Given passage:
....................

408. Valid Word Abbreviation (Easy)

Given a non-empty string s and an abbreviation abbr, return whether the string matches with the given abbreviation.

A string such as "word" contains only the following valid abbreviations:

["word", "1ord", "w1rd", "wo1d", "wor1", "2rd", "w2d", "wo2", "1o1d", "1or1", "w1r1", "1o2", "2r1", "3d", "w3", "4"]

Notice that only the above abbreviations are valid abbreviations of the string "word". Any other string is not a valid abbreviation of "word".

Note:
Assume s contains only lowercase letters and abbr contains only lowercase letters and digits.

Example 1:

Given s = "internationalization", abbr = "i12iz4n":

Return true.

Example 2:

Given s = "apple", abbr = "a2e":

Return false.

Companies:
Facebook

Related Topics:
String

Similar Questions:

Solution 1.

  • class Solution {
    public boolean validWordAbbreviation(String word, String abbr) {
        List<String> abbrList = new ArrayList<String>();
        StringBuffer sb = new StringBuffer();
        int abbrLength = abbr.length();
        for (int i = 0; i < abbrLength; i++) {
            char c = abbr.charAt(i);
            if (c >= 'A') {
                if (sb.length() > 0) {
                    abbrList.add(sb.toString());
                    sb = new StringBuffer();
                }
                abbrList.add(String.valueOf(c));
            } else
                sb.append(c);
        }
        if (sb.length() > 0)
            abbrList.add(sb.toString());
        int wordLength = word.length();
        int abbrListLength = abbrList.size();
        int wordIndex = 0;
        int abbrIndex = 0;
        while (wordIndex < wordLength && abbrIndex < abbrListLength) {
            String curAbbr = abbrList.get(abbrIndex);
            if (curAbbr.charAt(0) >= 'A') {
                char abbrChar = curAbbr.charAt(0);
                char c = word.charAt(wordIndex);
                if (abbrChar != c)
                    return false;
                else {
                    wordIndex++;
                    abbrIndex++;
                }
            } else {
                if (curAbbr.charAt(0) == '0')
                    return false;
                int skip = Integer.parseInt(curAbbr);
                wordIndex += skip;
                abbrIndex++;
            }
        }
        return wordIndex == wordLength && abbrIndex == abbrListLength;
    }
}

############

class Solution {
    public boolean validWordAbbreviation(String word, String abbr) {
        int m = word.length(), n = abbr.length();
        int i = 0, j = 0;
        while (i < m) {
            if (j >= n) {
                return false;
            }
            if (word.charAt(i) == abbr.charAt(j)) {
                ++i;
                ++j;
                continue;
            }
            int k = j;
            while (k < n && Character.isDigit(abbr.charAt(k))) {
                ++k;
            }
            String t = abbr.substring(j, k);
            if (j == k || t.charAt(0) == '0' || Integer.parseInt(t) == 0) {
                return false;
            }
            i += Integer.parseInt(t);
            j = k;
        }
        return i == m && j == n;
    }
}

  • // OJ: https://leetcode.com/problems/valid-word-abbreviation/
// Time: O(M+N)

....................

To do:
• a. In the valid word abbreviation problem, what result is given for s = "apple" and abbr = "a2e"?
• b. Pick up the valid word abbreviation problem after its final line and continue it.

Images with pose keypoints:
....................

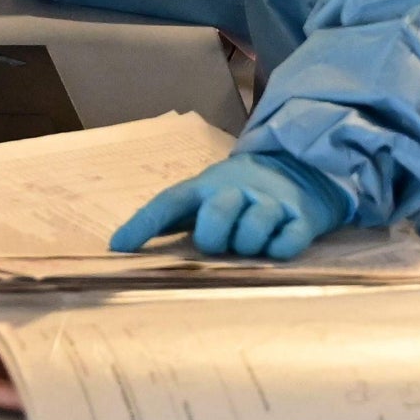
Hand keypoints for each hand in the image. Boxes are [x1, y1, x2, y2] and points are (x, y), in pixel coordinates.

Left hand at [109, 153, 349, 260]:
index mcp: (205, 186)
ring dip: (247, 246)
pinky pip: (287, 242)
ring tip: (250, 246)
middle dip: (213, 237)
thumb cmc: (238, 193)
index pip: (168, 202)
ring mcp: (271, 202)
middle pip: (216, 213)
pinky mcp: (300, 218)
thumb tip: (121, 245)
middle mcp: (236, 189)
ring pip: (253, 228)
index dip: (143, 225)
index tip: (119, 247)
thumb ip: (171, 219)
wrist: (300, 169)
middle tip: (218, 245)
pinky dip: (279, 250)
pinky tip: (276, 248)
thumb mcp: (204, 196)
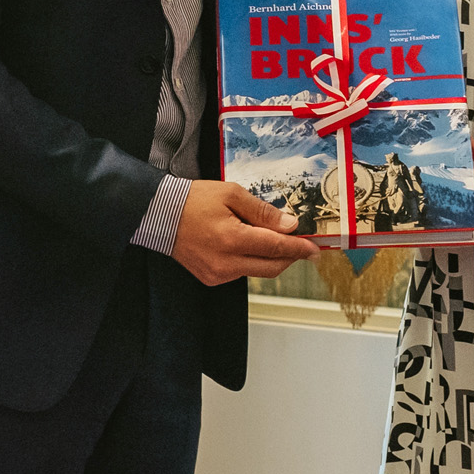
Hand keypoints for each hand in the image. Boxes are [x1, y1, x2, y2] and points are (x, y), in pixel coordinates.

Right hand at [172, 180, 318, 284]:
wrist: (159, 215)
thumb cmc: (193, 200)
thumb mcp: (232, 194)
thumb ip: (263, 211)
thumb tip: (290, 225)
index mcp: (232, 239)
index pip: (276, 248)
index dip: (299, 248)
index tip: (314, 248)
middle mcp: (226, 263)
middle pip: (272, 267)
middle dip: (290, 257)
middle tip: (303, 246)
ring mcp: (218, 274)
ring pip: (257, 270)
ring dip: (271, 257)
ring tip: (270, 238)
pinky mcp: (211, 279)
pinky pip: (241, 272)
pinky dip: (251, 260)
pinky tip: (247, 244)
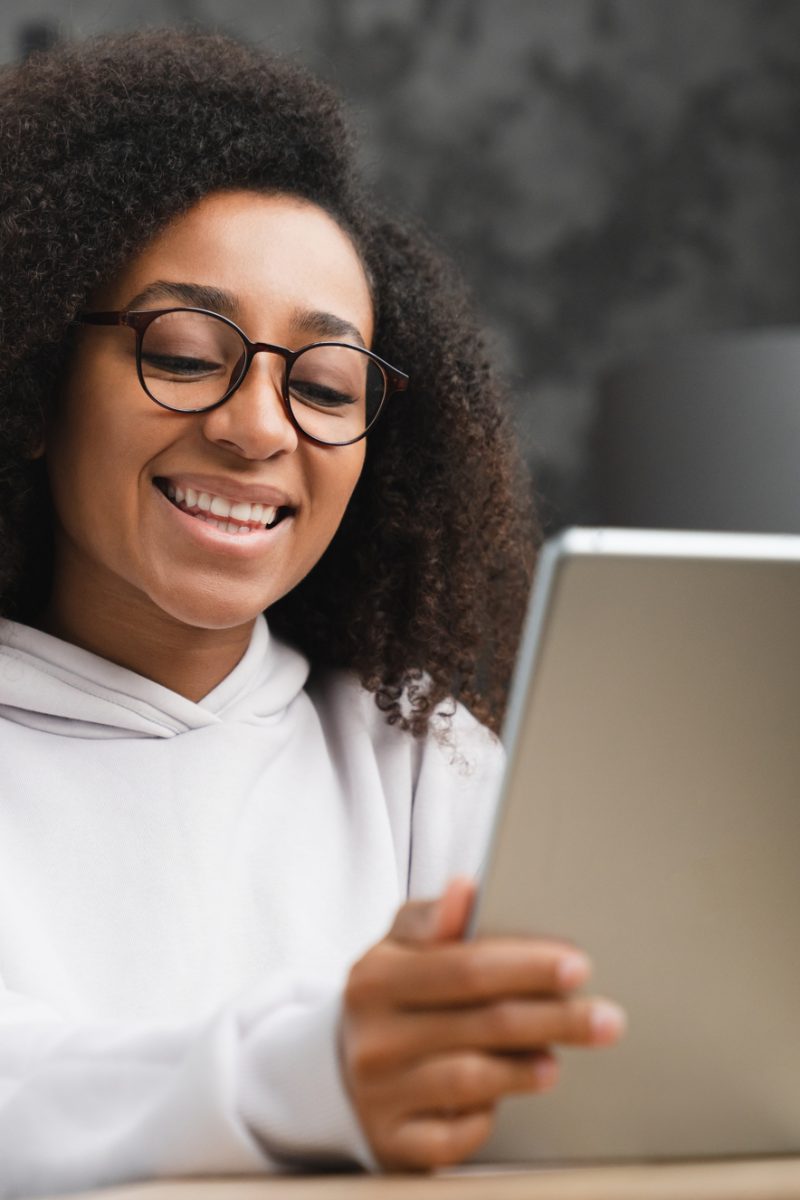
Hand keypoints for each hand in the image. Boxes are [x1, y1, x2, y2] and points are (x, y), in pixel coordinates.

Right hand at [340, 876, 625, 1170]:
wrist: (336, 1069)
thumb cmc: (390, 997)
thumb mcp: (397, 946)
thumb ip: (432, 918)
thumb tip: (465, 890)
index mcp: (375, 977)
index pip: (464, 968)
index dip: (526, 967)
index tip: (577, 966)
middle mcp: (373, 1037)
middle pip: (482, 1024)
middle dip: (552, 1018)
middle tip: (606, 1018)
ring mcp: (380, 1094)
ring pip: (473, 1080)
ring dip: (526, 1068)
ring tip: (557, 1059)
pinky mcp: (393, 1142)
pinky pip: (456, 1136)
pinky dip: (488, 1116)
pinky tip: (507, 1096)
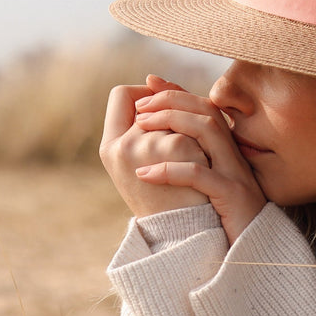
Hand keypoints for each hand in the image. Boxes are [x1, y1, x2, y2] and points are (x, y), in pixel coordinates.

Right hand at [100, 79, 209, 217]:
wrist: (189, 236)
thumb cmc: (171, 198)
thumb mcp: (149, 159)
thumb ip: (148, 124)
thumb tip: (155, 79)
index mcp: (109, 148)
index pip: (121, 95)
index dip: (145, 96)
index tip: (163, 114)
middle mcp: (119, 146)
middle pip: (152, 101)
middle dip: (171, 116)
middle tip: (185, 146)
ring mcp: (144, 146)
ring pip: (174, 113)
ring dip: (190, 131)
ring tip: (195, 160)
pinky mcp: (172, 148)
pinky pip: (193, 126)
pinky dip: (204, 142)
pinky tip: (206, 165)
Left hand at [131, 75, 266, 243]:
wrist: (255, 258)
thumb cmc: (227, 225)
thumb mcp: (211, 189)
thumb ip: (196, 164)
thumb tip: (162, 148)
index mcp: (229, 152)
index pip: (204, 107)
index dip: (177, 91)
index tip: (150, 84)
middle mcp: (235, 157)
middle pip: (206, 110)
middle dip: (170, 100)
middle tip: (140, 106)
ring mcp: (235, 175)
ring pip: (206, 131)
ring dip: (170, 122)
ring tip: (140, 127)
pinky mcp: (232, 196)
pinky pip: (199, 175)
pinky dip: (169, 170)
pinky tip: (143, 174)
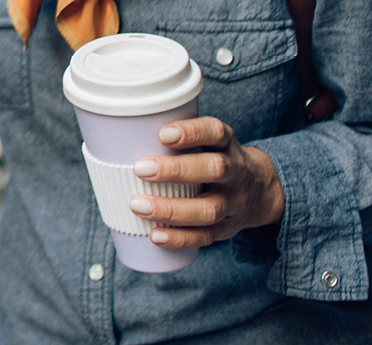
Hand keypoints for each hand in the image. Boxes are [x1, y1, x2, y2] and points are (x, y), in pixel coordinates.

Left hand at [128, 116, 284, 247]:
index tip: (163, 134)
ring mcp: (233, 203)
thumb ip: (171, 138)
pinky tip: (155, 235)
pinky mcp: (226, 228)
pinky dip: (180, 238)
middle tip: (141, 169)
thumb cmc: (212, 158)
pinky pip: (206, 236)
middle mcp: (235, 172)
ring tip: (137, 205)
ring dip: (172, 209)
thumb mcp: (205, 141)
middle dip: (177, 170)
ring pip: (209, 208)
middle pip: (214, 169)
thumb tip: (111, 134)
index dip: (192, 132)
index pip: (216, 132)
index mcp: (226, 144)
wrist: (260, 191)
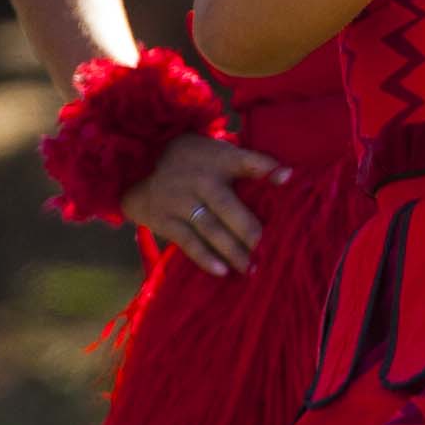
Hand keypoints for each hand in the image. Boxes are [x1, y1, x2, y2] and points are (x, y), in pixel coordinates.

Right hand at [124, 130, 286, 274]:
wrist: (136, 164)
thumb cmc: (192, 162)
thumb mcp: (218, 153)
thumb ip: (251, 164)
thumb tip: (288, 175)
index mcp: (217, 159)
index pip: (245, 161)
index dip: (265, 168)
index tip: (288, 177)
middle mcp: (198, 180)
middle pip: (229, 207)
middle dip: (251, 231)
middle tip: (272, 252)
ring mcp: (179, 201)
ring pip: (211, 229)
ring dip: (233, 251)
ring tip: (252, 268)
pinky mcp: (163, 219)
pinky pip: (187, 241)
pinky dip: (205, 257)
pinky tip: (223, 270)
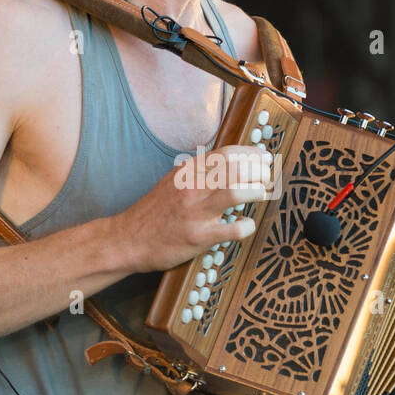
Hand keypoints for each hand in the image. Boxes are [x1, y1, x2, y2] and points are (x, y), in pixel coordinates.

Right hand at [118, 144, 271, 272]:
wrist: (128, 240)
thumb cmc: (154, 213)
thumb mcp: (172, 182)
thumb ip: (197, 172)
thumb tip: (227, 163)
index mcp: (186, 172)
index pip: (226, 153)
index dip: (251, 154)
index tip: (263, 158)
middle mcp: (191, 188)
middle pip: (235, 169)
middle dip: (258, 171)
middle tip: (267, 178)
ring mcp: (194, 212)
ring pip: (235, 192)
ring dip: (256, 192)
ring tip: (261, 195)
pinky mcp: (197, 237)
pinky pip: (231, 229)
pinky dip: (246, 226)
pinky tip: (246, 225)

....................

Answer list:
• a. It returns false.

• b.
// Space: O(1)
class Solution {
public:
    bool validWordAbbreviation(string word, string abbr) {
        int i = 0, j = 0, M = word.size(), N = abbr.size();
        while (i < M && j < N) {
            if (isalpha(abbr[j])) {
                if (word[i] != abbr[j]) return false;
                ++i;
                ++j;
                continue;
            }
            int len = 0;
            while (j < N && isdigit(abbr[j])) {
                len = 10 * len + (abbr[j++] - '0');
                if (!len) return false;
            }
            i += len;
        }
        return i == M && j == N;
    }
};

  • class Solution:
    def validWordAbbreviation(self, word: str, abbr: str) -> bool:
        i = j = 0
        m, n = len(word), len(abbr)
        while i < m:
            if j >= n:
                return False
            if word[i] == abbr[j]:
                i, j = i + 1, j + 1
                continue
            k = j
            while k < n and abbr[k].isdigit():
                k += 1
            t = abbr[j:k]
            if not t.isdigit() or t[0] == '0' or int(t) == 0:
                return False
            i += int(t)
            j = k
        return i == m and j == n

############

class Solution(object):
  def validWordAbbreviation(self, dest, src):
    """
    :type word: str
    :type abbr: str
    :rtype: bool
    """
    start = j = 0
    digit = False
    for i in range(0, len(src)):
      if src[i].isdigit():
        if not digit:
          if src[i] == "0":
            return False
          start = i
          digit = True
      else:
        if digit:
          jump = int(src[start:i])
          digit = False
          j += jump
        if j >= len(dest) or src[i] != dest[j]:
          return False
        j += 1
      if i == len(src) - 1:
        if digit:
          jump = int(src[start:i + 1])
          digit = False
          j += jump
          if j != len(dest):
            return False
    return True


  • func validWordAbbreviation(word string, abbr string) bool {
	i, j := 0, 0
	m, n := len(word), len(abbr)
	for i < m {
		if j >= n {
			return false
		}
		if word[i] == abbr[j] {
			i++
			j++
			continue
		}
		k := j
		for k < n && abbr[k] >= '0' && abbr[k] <= '9' {
			k++
		}
		if k == j || abbr[j] == '0' {
			return false
		}
		x, _ := strconv.Atoi(abbr[j:k])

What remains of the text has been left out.